Provided material:
—————

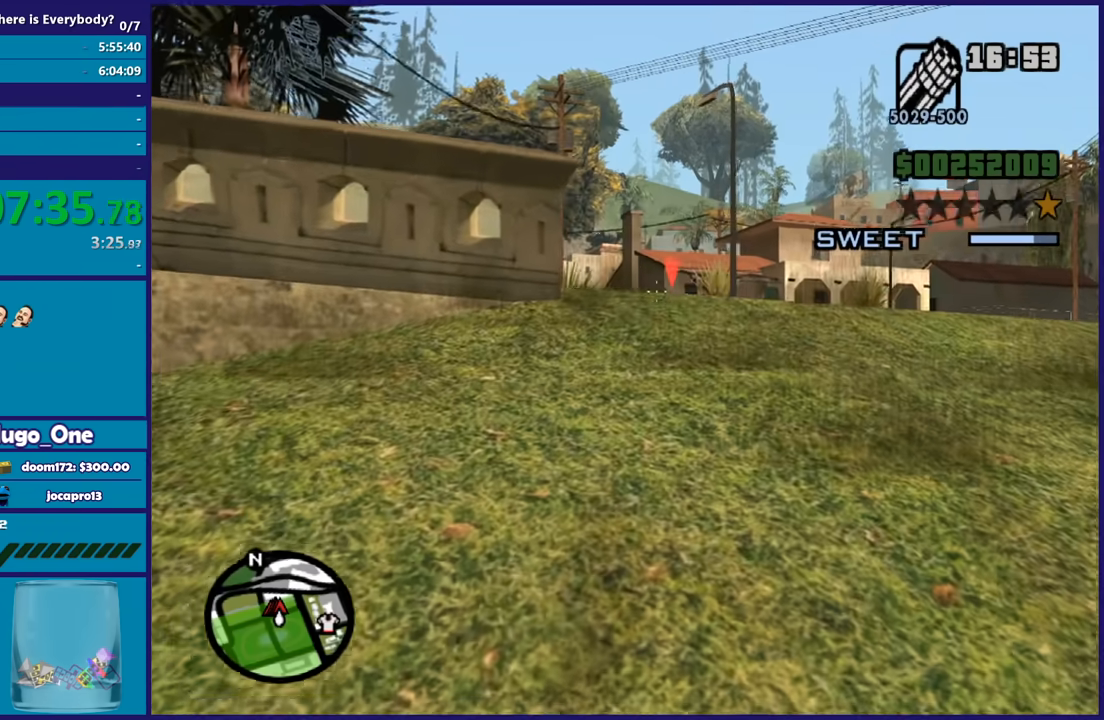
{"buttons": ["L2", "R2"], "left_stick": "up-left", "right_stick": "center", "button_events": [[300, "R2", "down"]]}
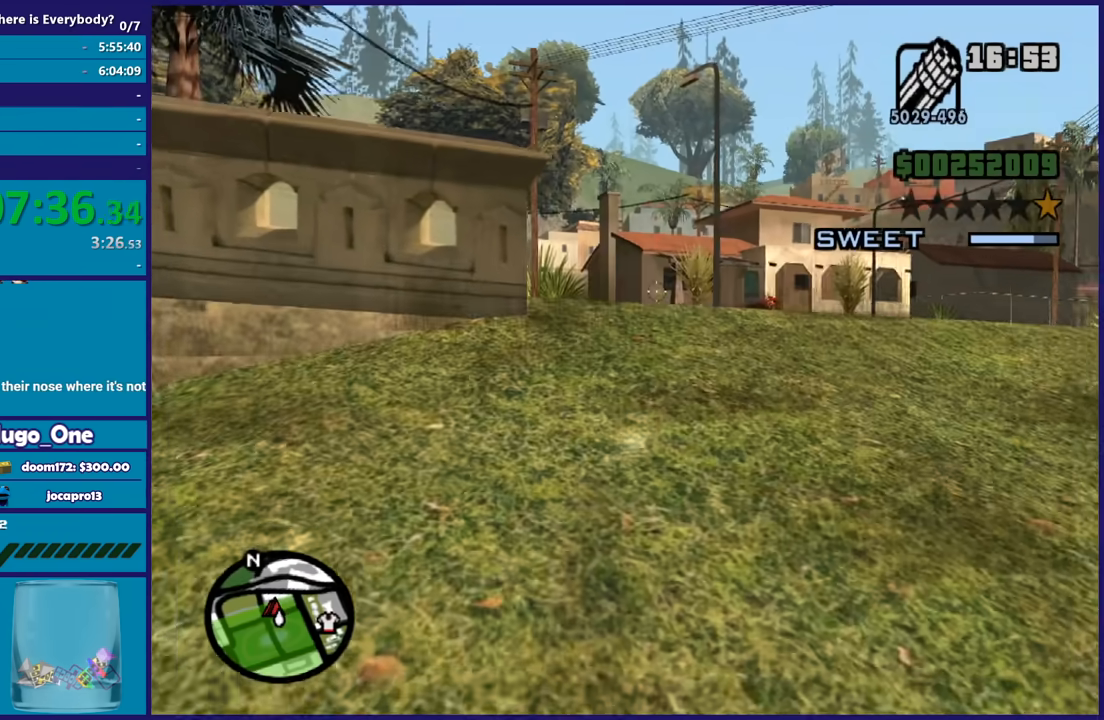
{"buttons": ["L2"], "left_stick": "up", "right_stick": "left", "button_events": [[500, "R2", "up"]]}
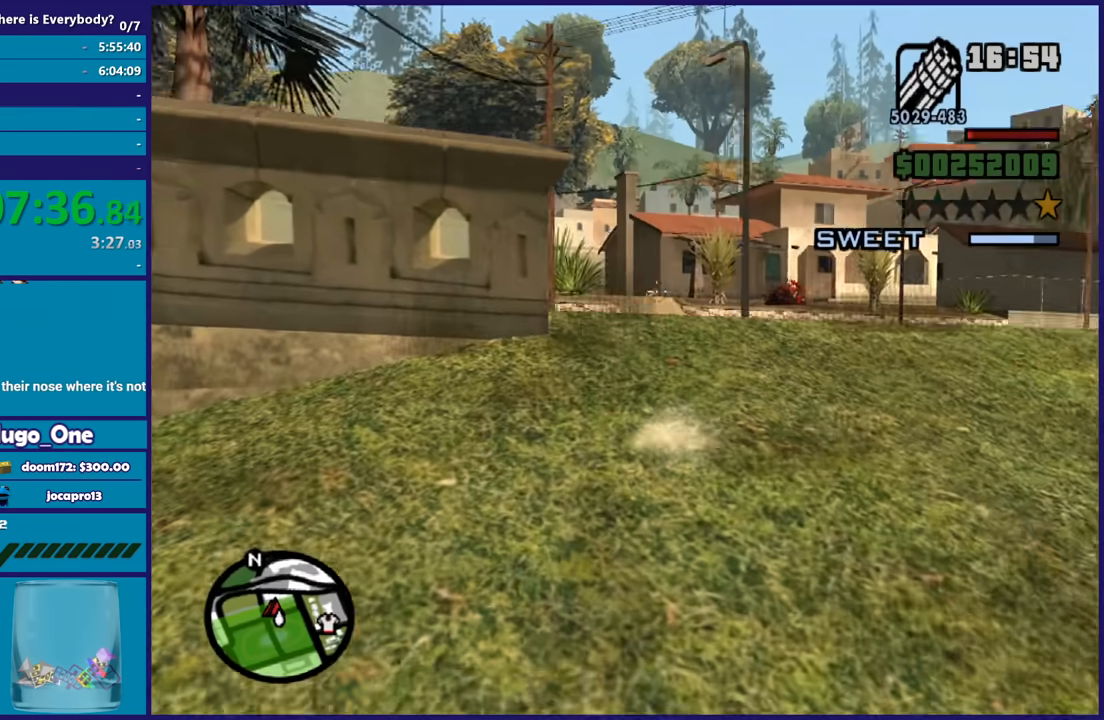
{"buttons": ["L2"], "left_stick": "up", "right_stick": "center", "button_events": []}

—————

Task statement:
Once the pictures are set aside, output the whole listing exactly.

Answer:
{"buttons": ["L2", "R2"], "left_stick": "up-left", "right_stick": "center", "button_events": [[300, "R2", "down"]]}
{"buttons": ["L2"], "left_stick": "up", "right_stick": "left", "button_events": [[500, "R2", "up"]]}
{"buttons": ["L2"], "left_stick": "up", "right_stick": "center", "button_events": []}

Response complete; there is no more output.